Future Fund evaluating China re-allocation
It had been "a pretty tough time" in the investment markets in 2022, said the Future Fund’s chief executive Raphael Arndt at a February 1 briefing on the fund’s 12-month results.
The Australian sovereign fund’s executives have been talking down their long-term investment expectations for some time. Given the global context of equity markets being down 18% for the year and bonds also down 10%, the fund’s defensive posture delivered a “somewhat pleasing” 12-month outcome of -3.7% - and 0.9% for the half year by contrast, according to Arndt.
The A$243 billion ($172 billion) fund is still comfortably exceeding its target 10-year return of 6.7%, with a 9.1% per annum return, but Arndt reiterated its belief that institutional investors will need to work harder and employ different combinations of strategies than they have in the past.
Arndt’s team is now emphasising “genuine diversification” as well as a more granular approach in areas like the emerging markets.

- - - - - - -

*WHAT YOU NEED TO DO:*
• a. Using the Future Fund passage, please answer:
(i) On what date was the briefing on the fund's results held?
(ii) What is the fund's target 10-year return?
(iii) What was the fund's 12-month outcome?
• b. List every percentage figure that appears in the Future Fund passage.
You do not need the material to answer anything here.

- - - - - - -

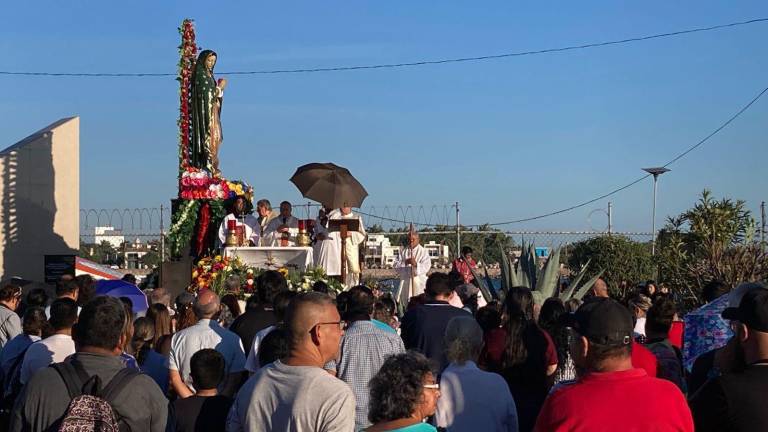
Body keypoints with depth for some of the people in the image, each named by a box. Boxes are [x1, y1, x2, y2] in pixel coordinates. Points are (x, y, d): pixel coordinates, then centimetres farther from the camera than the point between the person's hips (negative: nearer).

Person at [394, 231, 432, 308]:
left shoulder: (423, 251, 2)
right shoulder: (403, 251, 15)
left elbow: (426, 267, -11)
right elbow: (396, 265, 5)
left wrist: (416, 264, -30)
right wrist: (405, 262, -15)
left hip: (418, 282, -4)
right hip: (404, 281, 4)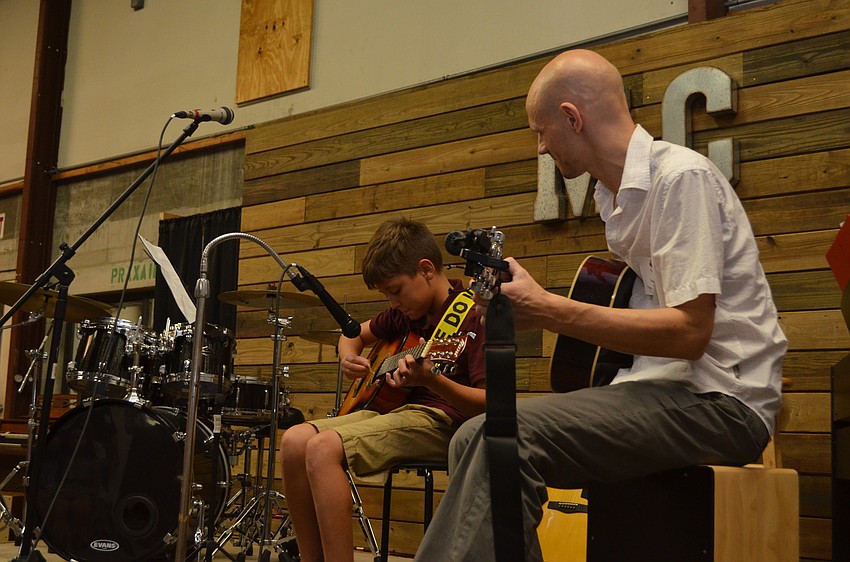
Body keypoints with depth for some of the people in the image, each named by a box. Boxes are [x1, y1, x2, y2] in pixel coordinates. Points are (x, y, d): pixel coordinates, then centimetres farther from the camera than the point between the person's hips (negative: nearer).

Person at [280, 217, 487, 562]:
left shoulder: (473, 315, -10)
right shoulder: (406, 313, 15)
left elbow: (489, 404, -19)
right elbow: (356, 334, 32)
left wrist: (430, 380, -36)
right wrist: (348, 358, 7)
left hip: (441, 420, -8)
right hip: (394, 408, 9)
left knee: (323, 448, -27)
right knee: (294, 441, -11)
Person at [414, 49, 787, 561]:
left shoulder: (682, 177, -13)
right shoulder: (619, 193, 15)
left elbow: (688, 332, -21)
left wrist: (546, 310, -20)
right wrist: (532, 307, 9)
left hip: (718, 400, -9)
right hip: (658, 387, 9)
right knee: (472, 439, -5)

- - - - - - -

*RESULTS IN ORDER:*
• a.
(i) February 1
(ii) 6.7%
(iii) -3.7%

• b.
18%
10%
-3.7%
0.9%
6.7%
9.1%